#### [Problem details]
Reproduce the section of the listing that begins at the line containing "index tip: (107, 209)" and finishes at the line containing "pinky tip: (191, 236)". Include both end lines and nothing beyond them.

#### [Exercise inputs]

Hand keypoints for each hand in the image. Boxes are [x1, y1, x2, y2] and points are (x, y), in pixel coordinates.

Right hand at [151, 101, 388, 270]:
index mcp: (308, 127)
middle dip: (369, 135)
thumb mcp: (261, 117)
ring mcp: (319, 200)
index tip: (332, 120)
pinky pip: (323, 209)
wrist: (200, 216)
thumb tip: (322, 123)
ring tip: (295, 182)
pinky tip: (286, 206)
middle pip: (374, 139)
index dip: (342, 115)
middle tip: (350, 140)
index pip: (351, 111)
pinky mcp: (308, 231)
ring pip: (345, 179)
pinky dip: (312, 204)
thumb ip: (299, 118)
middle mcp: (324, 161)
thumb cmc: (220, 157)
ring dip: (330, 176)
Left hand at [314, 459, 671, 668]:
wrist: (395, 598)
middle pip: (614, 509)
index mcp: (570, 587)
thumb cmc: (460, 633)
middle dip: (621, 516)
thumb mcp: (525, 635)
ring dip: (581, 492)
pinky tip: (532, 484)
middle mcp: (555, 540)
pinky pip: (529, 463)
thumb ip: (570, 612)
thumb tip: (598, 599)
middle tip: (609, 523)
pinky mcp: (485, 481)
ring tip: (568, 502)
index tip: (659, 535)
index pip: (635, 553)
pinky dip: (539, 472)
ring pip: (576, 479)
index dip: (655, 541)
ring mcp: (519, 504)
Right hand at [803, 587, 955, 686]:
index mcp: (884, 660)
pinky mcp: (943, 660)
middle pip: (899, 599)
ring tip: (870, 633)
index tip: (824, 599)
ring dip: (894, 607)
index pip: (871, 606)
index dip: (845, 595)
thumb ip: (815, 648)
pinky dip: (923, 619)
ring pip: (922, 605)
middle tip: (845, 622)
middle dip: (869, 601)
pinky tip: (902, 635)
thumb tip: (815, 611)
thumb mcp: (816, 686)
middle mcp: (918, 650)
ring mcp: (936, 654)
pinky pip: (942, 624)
* * *
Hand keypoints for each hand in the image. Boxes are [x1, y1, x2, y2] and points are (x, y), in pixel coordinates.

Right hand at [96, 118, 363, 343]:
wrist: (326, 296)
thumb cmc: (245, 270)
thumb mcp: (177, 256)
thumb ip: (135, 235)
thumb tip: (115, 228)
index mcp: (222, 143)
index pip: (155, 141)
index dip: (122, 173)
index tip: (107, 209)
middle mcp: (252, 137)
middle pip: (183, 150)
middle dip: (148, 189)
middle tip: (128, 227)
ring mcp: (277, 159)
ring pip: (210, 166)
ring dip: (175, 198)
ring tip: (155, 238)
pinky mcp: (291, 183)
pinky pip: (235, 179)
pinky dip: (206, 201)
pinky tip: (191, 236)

#### [Result of the exercise]
index tip: (107, 209)
middle mcp: (252, 137)
middle pip: (183, 150)
middle dip: (148, 189)
middle tip: (128, 227)
ring mcp: (277, 159)
ring pip: (210, 166)
ring dip: (175, 198)
ring tip: (155, 238)
pinky mcp: (291, 183)
pinky pip: (235, 179)
pinky dip: (206, 201)
pinky tip: (191, 236)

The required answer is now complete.